Imagine standing trial while the ceiling above you depicts, in vivid detail, sinners being boiled alive by demons. The Kertha Gosa Pavilion at Klungkung Palace was designed with exactly this effect in mind. Built around 1700 by Dewa Agung Jambe I as part of the palace's nine-center mandala layout, the open-sided pavilion served as Bali's highest court of justice. Its name comes from Sanskrit: Kerta meaning prosperity or result, Gosita meaning a place of discussion. But the discussions held here carried life-and-death weight, and the painted ceiling made sure everyone in the room understood the stakes.
Klungkung Palace followed the design principle of the sanga mandala, a layout of nine interconnected centers distributed among courtyards and ritual spaces. Kertha Gosa was one of these nine. The pavilion's construction date has been debated: a carving at the palace's main door, the Pemedal Agung, bears the Saka year 1622, which translates to approximately 1700 AD, though 1686 is also commonly cited. Whatever the precise year, the pavilion took shape during Dewa Agung Jambe's effort to build a new capital worthy of the Gelgel dynasty's legacy. The open-air design was deliberate. Without walls, the pavilion invited the community to witness proceedings. Justice in Klungkung was meant to be seen.
The oldest written record of paintings at Kertha Gosa dates to 1842, noted in a lontara, the traditional palm-leaf manuscripts that preserve Balinese prayers, history, and epic literature. Whether the paintings existed from the pavilion's construction or were added later remains unknown. What survives today is a 1930 restoration, when the original paintings were redone on plaster. The dominant narrative is the Bhima Swarga, the story of the warrior Bhima's journey through hell and heaven to rescue the souls of his parents. Across the painted panels, demons torment sinners with inventive cruelty while the virtuous ascend to celestial reward. The moral was inescapable for anyone sitting beneath these images during a trial: the universe itself enforces justice, and no transgression goes unpunished.
Every figure in the Bhima Swarga paintings obeys strict visual rules that a Balinese audience would have read as fluently as text. Kasar characters, the coarse and demonic ones, are painted with large eyes, broad noses, and gaping mouths, their hands positioned upward in aggressive gestures. Halus characters are their opposite: refined, flowing, with delicate fingers, small features, thin lips, and faces angled downward in composure. Bhima and his siblings belong to the halus category, though Bhima carries one unmistakable marker of his own. His right thumb ends in a long, curved nail, a magical weapon unique to him in the entire visual tradition. Social hierarchy is encoded in scale and placement. Shiva, heaven's supreme deity, towers over every other figure. Bhima dominates the human characters. His servants Twalen and Mredah appear side by side, with the son positioned slightly below the father. Even in the painted cosmos, rank is inviolable.
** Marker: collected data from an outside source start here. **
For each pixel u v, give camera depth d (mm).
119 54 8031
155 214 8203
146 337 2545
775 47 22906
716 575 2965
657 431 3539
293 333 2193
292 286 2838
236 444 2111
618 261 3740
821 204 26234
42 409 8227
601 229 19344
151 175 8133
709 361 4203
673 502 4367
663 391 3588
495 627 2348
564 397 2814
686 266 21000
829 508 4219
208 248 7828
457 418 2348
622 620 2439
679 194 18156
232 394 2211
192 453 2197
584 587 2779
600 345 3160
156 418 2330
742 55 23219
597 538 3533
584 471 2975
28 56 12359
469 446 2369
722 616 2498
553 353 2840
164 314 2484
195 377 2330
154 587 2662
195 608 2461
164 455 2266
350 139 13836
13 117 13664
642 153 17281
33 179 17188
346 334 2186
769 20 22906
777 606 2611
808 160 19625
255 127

One of the painting's subtlest details reveals a sophisticated theology. In the hell panels, Bhima is enormous, his physical power filling the frame as he battles demons and liberates suffering souls. But when the scene shifts to heaven, his body shrinks. Physical strength, so dominant in the underworld, diminishes in significance before the gods. Bhima wears a black-and-white-checked sarong that Balinese tradition holds possesses magical protective qualities. Battle scenes in heaven are bloodless, unlike the visceral violence below. The contrast teaches a lesson that goes beyond simple reward and punishment: power itself is relative, its meaning transformed by context. What makes a hero in hell makes a humble petitioner in paradise.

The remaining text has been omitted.